## INSTRUCTIONS TO FOLLOW
An identical copy of the records below is the expected result.

══ ENTRIES SUPPLIED

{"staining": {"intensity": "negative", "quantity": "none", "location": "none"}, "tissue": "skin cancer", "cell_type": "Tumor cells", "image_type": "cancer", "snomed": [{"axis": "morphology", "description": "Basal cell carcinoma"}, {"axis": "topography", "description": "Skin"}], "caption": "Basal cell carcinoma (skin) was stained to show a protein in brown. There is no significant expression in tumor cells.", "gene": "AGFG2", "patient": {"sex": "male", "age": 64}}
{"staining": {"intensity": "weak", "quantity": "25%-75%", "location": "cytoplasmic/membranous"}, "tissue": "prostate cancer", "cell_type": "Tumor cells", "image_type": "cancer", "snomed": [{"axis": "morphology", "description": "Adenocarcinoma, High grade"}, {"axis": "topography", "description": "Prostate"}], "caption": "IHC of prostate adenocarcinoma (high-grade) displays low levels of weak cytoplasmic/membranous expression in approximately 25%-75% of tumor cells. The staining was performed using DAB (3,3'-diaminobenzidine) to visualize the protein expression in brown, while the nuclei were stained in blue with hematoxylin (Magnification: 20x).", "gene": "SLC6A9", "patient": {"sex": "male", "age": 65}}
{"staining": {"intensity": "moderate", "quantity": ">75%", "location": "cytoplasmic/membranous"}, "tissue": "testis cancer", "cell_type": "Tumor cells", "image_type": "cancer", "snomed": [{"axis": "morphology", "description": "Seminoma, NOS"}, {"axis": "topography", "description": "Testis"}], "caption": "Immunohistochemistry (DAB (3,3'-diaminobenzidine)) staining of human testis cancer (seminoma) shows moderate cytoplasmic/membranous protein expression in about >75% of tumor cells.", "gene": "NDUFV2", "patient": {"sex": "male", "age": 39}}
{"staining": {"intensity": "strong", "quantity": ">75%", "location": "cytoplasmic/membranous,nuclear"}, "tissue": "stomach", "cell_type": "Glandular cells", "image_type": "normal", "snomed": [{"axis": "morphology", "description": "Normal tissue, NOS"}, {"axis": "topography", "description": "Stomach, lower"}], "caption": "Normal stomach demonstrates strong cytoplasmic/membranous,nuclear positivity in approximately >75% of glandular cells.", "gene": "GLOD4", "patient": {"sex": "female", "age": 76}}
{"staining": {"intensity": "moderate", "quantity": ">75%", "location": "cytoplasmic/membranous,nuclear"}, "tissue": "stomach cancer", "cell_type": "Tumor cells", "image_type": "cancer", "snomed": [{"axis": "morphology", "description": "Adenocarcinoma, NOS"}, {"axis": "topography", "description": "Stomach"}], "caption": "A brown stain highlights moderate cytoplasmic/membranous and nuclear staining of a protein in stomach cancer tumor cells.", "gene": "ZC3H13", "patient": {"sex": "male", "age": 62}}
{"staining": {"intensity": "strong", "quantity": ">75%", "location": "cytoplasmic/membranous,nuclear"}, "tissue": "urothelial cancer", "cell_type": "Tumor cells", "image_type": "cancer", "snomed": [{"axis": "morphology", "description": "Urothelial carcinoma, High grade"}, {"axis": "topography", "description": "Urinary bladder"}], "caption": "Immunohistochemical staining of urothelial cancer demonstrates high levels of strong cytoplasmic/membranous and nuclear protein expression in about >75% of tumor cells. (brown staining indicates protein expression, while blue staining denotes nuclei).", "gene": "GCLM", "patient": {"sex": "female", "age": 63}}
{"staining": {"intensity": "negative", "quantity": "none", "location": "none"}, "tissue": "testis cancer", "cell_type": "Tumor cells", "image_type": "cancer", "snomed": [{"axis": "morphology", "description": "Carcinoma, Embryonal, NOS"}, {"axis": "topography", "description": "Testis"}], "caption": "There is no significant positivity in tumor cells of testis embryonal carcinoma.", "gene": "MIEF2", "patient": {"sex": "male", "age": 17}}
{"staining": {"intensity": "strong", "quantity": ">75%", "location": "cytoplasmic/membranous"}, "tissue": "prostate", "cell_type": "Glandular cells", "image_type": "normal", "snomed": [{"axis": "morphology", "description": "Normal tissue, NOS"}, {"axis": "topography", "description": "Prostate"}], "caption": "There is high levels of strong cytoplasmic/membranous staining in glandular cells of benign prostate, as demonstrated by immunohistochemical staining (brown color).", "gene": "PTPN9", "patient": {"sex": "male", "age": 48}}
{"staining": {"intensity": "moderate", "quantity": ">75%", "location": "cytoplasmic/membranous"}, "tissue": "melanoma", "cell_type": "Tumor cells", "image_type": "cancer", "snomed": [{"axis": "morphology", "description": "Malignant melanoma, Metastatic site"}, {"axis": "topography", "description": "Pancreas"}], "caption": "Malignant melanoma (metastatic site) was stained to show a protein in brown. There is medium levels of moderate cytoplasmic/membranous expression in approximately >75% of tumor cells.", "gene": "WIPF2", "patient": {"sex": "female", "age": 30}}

════

## PROBLEM SOLUTION
{"staining": {"intensity": "negative", "quantity": "none", "location": "none"}, "tissue": "skin cancer", "cell_type": "Tumor cells", "image_type": "cancer", "snomed": [{"axis": "morphology", "description": "Basal cell carcinoma"}, {"axis": "topography", "description": "Skin"}], "caption": "Basal cell carcinoma (skin) was stained to show a protein in brown. There is no significant expression in tumor cells.", "gene": "AGFG2", "patient": {"sex": "male", "age": 64}}
{"staining": {"intensity": "weak", "quantity": "25%-75%", "location": "cytoplasmic/membranous"}, "tissue": "prostate cancer", "cell_type": "Tumor cells", "image_type": "cancer", "snomed": [{"axis": "morphology", "description": "Adenocarcinoma, High grade"}, {"axis": "topography", "description": "Prostate"}], "caption": "IHC of prostate adenocarcinoma (high-grade) displays low levels of weak cytoplasmic/membranous expression in approximately 25%-75% of tumor cells. The staining was performed using DAB (3,3'-diaminobenzidine) to visualize the protein expression in brown, while the nuclei were stained in blue with hematoxylin (Magnification: 20x).", "gene": "SLC6A9", "patient": {"sex": "male", "age": 65}}
{"staining": {"intensity": "moderate", "quantity": ">75%", "location": "cytoplasmic/membranous"}, "tissue": "testis cancer", "cell_type": "Tumor cells", "image_type": "cancer", "snomed": [{"axis": "morphology", "description": "Seminoma, NOS"}, {"axis": "topography", "description": "Testis"}], "caption": "Immunohistochemistry (DAB (3,3'-diaminobenzidine)) staining of human testis cancer (seminoma) shows moderate cytoplasmic/membranous protein expression in about >75% of tumor cells.", "gene": "NDUFV2", "patient": {"sex": "male", "age": 39}}
{"staining": {"intensity": "strong", "quantity": ">75%", "location": "cytoplasmic/membranous,nuclear"}, "tissue": "stomach", "cell_type": "Glandular cells", "image_type": "normal", "snomed": [{"axis": "morphology", "description": "Normal tissue, NOS"}, {"axis": "topography", "description": "Stomach, lower"}], "caption": "Normal stomach demonstrates strong cytoplasmic/membranous,nuclear positivity in approximately >75% of glandular cells.", "gene": "GLOD4", "patient": {"sex": "female", "age": 76}}
{"staining": {"intensity": "moderate", "quantity": ">75%", "location": "cytoplasmic/membranous,nuclear"}, "tissue": "stomach cancer", "cell_type": "Tumor cells", "image_type": "cancer", "snomed": [{"axis": "morphology", "description": "Adenocarcinoma, NOS"}, {"axis": "topography", "description": "Stomach"}], "caption": "A brown stain highlights moderate cytoplasmic/membranous and nuclear staining of a protein in stomach cancer tumor cells.", "gene": "ZC3H13", "patient": {"sex": "male", "age": 62}}
{"staining": {"intensity": "strong", "quantity": ">75%", "location": "cytoplasmic/membranous,nuclear"}, "tissue": "urothelial cancer", "cell_type": "Tumor cells", "image_type": "cancer", "snomed": [{"axis": "morphology", "description": "Urothelial carcinoma, High grade"}, {"axis": "topography", "description": "Urinary bladder"}], "caption": "Immunohistochemical staining of urothelial cancer demonstrates high levels of strong cytoplasmic/membranous and nuclear protein expression in about >75% of tumor cells. (brown staining indicates protein expression, while blue staining denotes nuclei).", "gene": "GCLM", "patient": {"sex": "female", "age": 63}}
{"staining": {"intensity": "negative", "quantity": "none", "location": "none"}, "tissue": "testis cancer", "cell_type": "Tumor cells", "image_type": "cancer", "snomed": [{"axis": "morphology", "description": "Carcinoma, Embryonal, NOS"}, {"axis": "topography", "description": "Testis"}], "caption": "There is no significant positivity in tumor cells of testis embryonal carcinoma.", "gene": "MIEF2", "patient": {"sex": "male", "age": 17}}
{"staining": {"intensity": "strong", "quantity": ">75%", "location": "cytoplasmic/membranous"}, "tissue": "prostate", "cell_type": "Glandular cells", "image_type": "normal", "snomed": [{"axis": "morphology", "description": "Normal tissue, NOS"}, {"axis": "topography", "description": "Prostate"}], "caption": "There is high levels of strong cytoplasmic/membranous staining in glandular cells of benign prostate, as demonstrated by immunohistochemical staining (brown color).", "gene": "PTPN9", "patient": {"sex": "male", "age": 48}}
{"staining": {"intensity": "moderate", "quantity": ">75%", "location": "cytoplasmic/membranous"}, "tissue": "melanoma", "cell_type": "Tumor cells", "image_type": "cancer", "snomed": [{"axis": "morphology", "description": "Malignant melanoma, Metastatic site"}, {"axis": "topography", "description": "Pancreas"}], "caption": "Malignant melanoma (metastatic site) was stained to show a protein in brown. There is medium levels of moderate cytoplasmic/membranous expression in approximately >75% of tumor cells.", "gene": "WIPF2", "patient": {"sex": "female", "age": 30}}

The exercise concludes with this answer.